8巻目にして、五賢帝時代にたどりついた。ふうーっ、って読者の方がため息をつきたくなる気の長さである。これはライフワークというよりも死ぬまでに終わるのか? という気がする。

で、例によって粘液質の文章で指導者の資質が分析される。この人はやっぱりカエサルしかいないようで、だからこのシリーズもカエサルをめぐる2巻が圧倒的に面白い。まあ、国が大変なときにどう処するか、みたいな「プレジデント」誌的な読み方をする人も多いのだろうが、日本の指導者層の底の浅さを露呈するようなもんだよなあ、管理職の歴史好きってのは。

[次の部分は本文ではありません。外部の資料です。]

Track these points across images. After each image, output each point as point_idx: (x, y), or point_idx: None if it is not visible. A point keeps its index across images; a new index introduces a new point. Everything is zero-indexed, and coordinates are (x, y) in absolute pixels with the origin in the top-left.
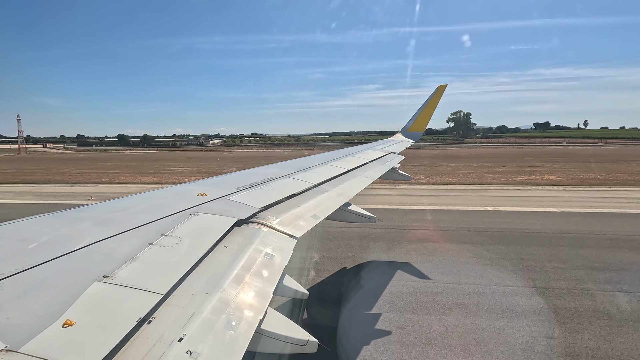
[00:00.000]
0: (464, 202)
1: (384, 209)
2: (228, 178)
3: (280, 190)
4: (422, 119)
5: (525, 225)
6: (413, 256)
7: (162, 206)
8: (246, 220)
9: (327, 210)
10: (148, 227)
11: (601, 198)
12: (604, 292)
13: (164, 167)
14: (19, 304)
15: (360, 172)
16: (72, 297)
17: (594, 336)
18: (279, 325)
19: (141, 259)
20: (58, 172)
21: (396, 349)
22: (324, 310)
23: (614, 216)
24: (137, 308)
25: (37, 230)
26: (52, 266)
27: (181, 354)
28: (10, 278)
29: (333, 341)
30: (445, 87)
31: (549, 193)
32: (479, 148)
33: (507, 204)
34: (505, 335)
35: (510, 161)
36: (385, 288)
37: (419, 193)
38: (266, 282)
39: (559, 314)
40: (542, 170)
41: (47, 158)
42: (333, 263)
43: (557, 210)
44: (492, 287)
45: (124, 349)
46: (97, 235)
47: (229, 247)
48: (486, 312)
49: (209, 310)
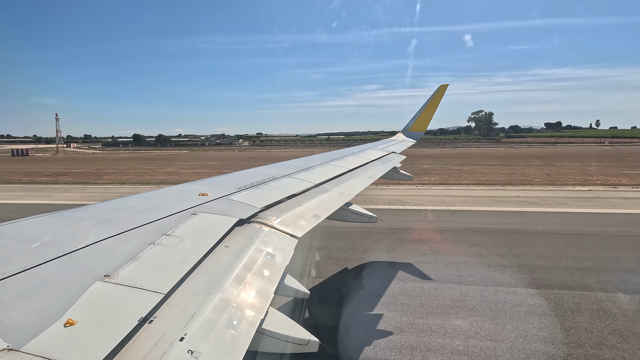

ふと思ったのだが、なんか梅原猛に似ていないか? 小説的だが小説ではなく、しかし勉強量と仮説構築力と人間的想像力(とくに性悪説的な)でまさろうとする姿勢と、強烈な自信において。塩野七生は専門家からは異端とされ(あるいは無視され)ているということはないのだろうか。梅原猛は学界ではほとんど四面楚歌だったけれども。

ちなみに「ローマ人の物語」のガイドブック(書名が長い。『塩野七生『ローマ人の物語』の旅 コンプリート・ガイドブック』)も刊行された。ほとんどは新潮社の編集者が書いたのだと思うが(クレジットがない)、下手な著者よりもずっと気が利いている。このシリーズでの地図や図版への気配りを見てみれば、一級の本づくりがどういうことかが、よくわかる。

『森を抜ける道』
コリン・デクスター、大庭忠男=訳、ハヤカワ文庫

北欧の美人女子大生の失踪、と聞いたらやっぱり色恋関連を考えますわなあ。「フリーセックス」が死語になったとしても。今度は「スウェーデンの乙女」という詩の謎解きである。新聞紙上で読者が(いつものモースの代わりに)いろんな説を披露してくれるわけで、いかにも衒学的にして暗号っぽく、なかなか楽しい。また、モース警部にも春がやってきそうな気配。なんか、支離滅裂な感想だが、もともとデクスターのモース警部シリーズには解説は不要なんである。

あとはオースティンを読み、いつもの「指環」の代わりにブルックナーの8番を聞き、ソールズベリーの大聖堂に思いを馳せよう。